PauseStop after the current issue completes. The run is resumable.
ResumeContinue from the last checkpoint. Only available when the previous stop was resumable.
Tip:See Autopilot for the full loop mechanics, guardrails, budget limits, and stop reasons.

Updating and closing goals

TypeScript
// Pause a goal (Autopilot will not start new runs)
update_goal({ id: "goal-abc123-xyz9", status: "paused" })

// Mark a goal done
update_goal({ id: "goal-abc123-xyz9", status: "done" })

// Change priority
update_goal({ id: "goal-abc123-xyz9", priority: "high" })

Marking a goal done does not automatically close its linked issues — the orchestrator closes issues individually as agents complete them. Always verify linked issues are done before marking the goal itself as done.

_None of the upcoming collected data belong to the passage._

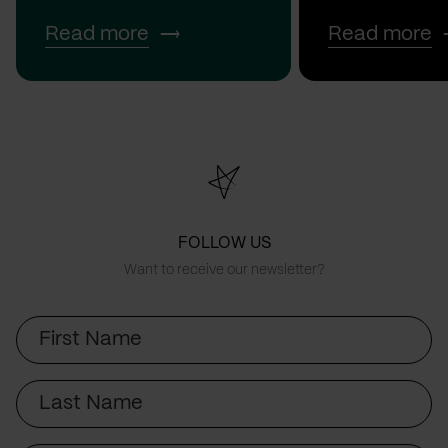
Read more
Read more
FOLLOW US
Want to receive our newsletter?
First
Name
Last
Name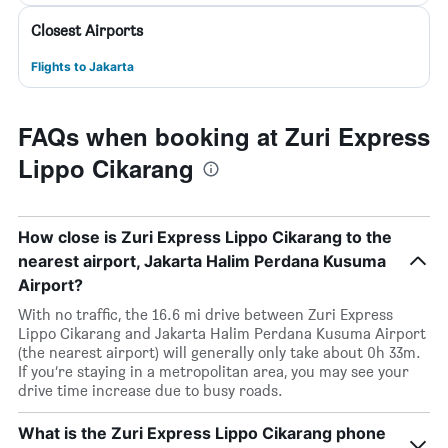
Closest Airports
Flights to Jakarta
FAQs when booking at Zuri Express
Lippo Cikarang
How close is Zuri Express Lippo Cikarang to the
nearest airport, Jakarta Halim Perdana Kusuma
Airport?
With no traffic, the 16.6 mi drive between Zuri Express
Lippo Cikarang and Jakarta Halim Perdana Kusuma Airport
(the nearest airport) will generally only take about 0h 33m.
If you’re staying in a metropolitan area, you may see your
drive time increase due to busy roads.
What is the Zuri Express Lippo Cikarang phone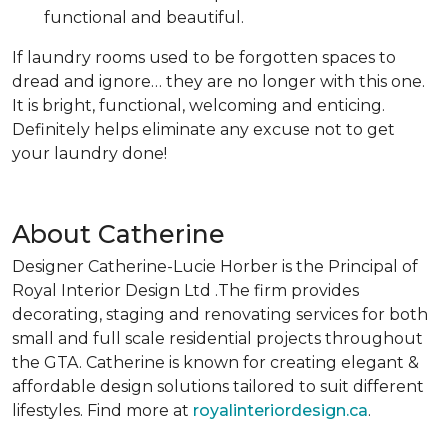
functional and beautiful.
If laundry rooms used to be forgotten spaces to
dread and ignore… they are no longer with this one.
It is bright, functional, welcoming and enticing.
Definitely helps eliminate any excuse not to get
your laundry done!
About Catherine
Designer Catherine-Lucie Horber is the Principal of
Royal Interior Design Ltd .The firm provides
decorating, staging and renovating services for both
small and full scale residential projects throughout
the GTA. Catherine is known for creating elegant &
affordable design solutions tailored to suit different
lifestyles. Find more at
royalinteriordesign.ca
.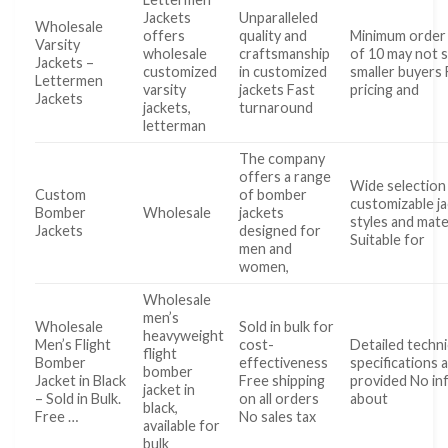
Jackets
Unparalleled
Wholesale
offers
quality and
Minimum order 
Varsity
wholesale
craftsmanship
of 10 may not s
Jackets –
customized
in customized
smaller buyers 
Lettermen
varsity
jackets Fast
pricing and
Jackets
jackets,
turnaround
letterman
The company
offers a range
Wide selection
Custom
of bomber
customizable j
Bomber
Wholesale
jackets
styles and mate
Jackets
designed for
Suitable for
men and
women,
Wholesale
men’s
Wholesale
Sold in bulk for
heavyweight
Men’s Flight
cost-
Detailed techni
flight
Bomber
effectiveness
specifications 
bomber
Jacket in Black
Free shipping
provided No in
jacket in
– Sold in Bulk.
on all orders
about
black,
Free …
No sales tax
available for
bulk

What persists in .agenties/

FileContains
.agenties/goals.jsonAll goal records. Written on every create or update through the sidecar — includes BOM strip and rotating backup.
.agenties/issues.jsonIssue records. goalId on each issue is the only link between issues and goals.
.agenties/experience.jsonPer-member domain experience counters used by execution plan routing. Updated when agents complete tasks.
Warning:Never write directly to .agenties/goals.json from outside the sidecar. All writes must go through the create_goal or update_goal MCP tools — these apply the BOM-strip logic and rotating backup in jsonFile.ts. Direct file writes silently skip that logic and can corrupt the file on Windows.

What Goals do not do

Goals have no dependencies on each other — there is no goal-to-goal ordering.
The execution plan does not estimate cost (estimatedCost is always null).
Goals are not synced to the cloud — only issues, team, and heartbeats sync.
There is no built-in goal template or spec-to-issues decomposition — the orchestrator does that in chat.
Closing a goal does not cascade to close its issues.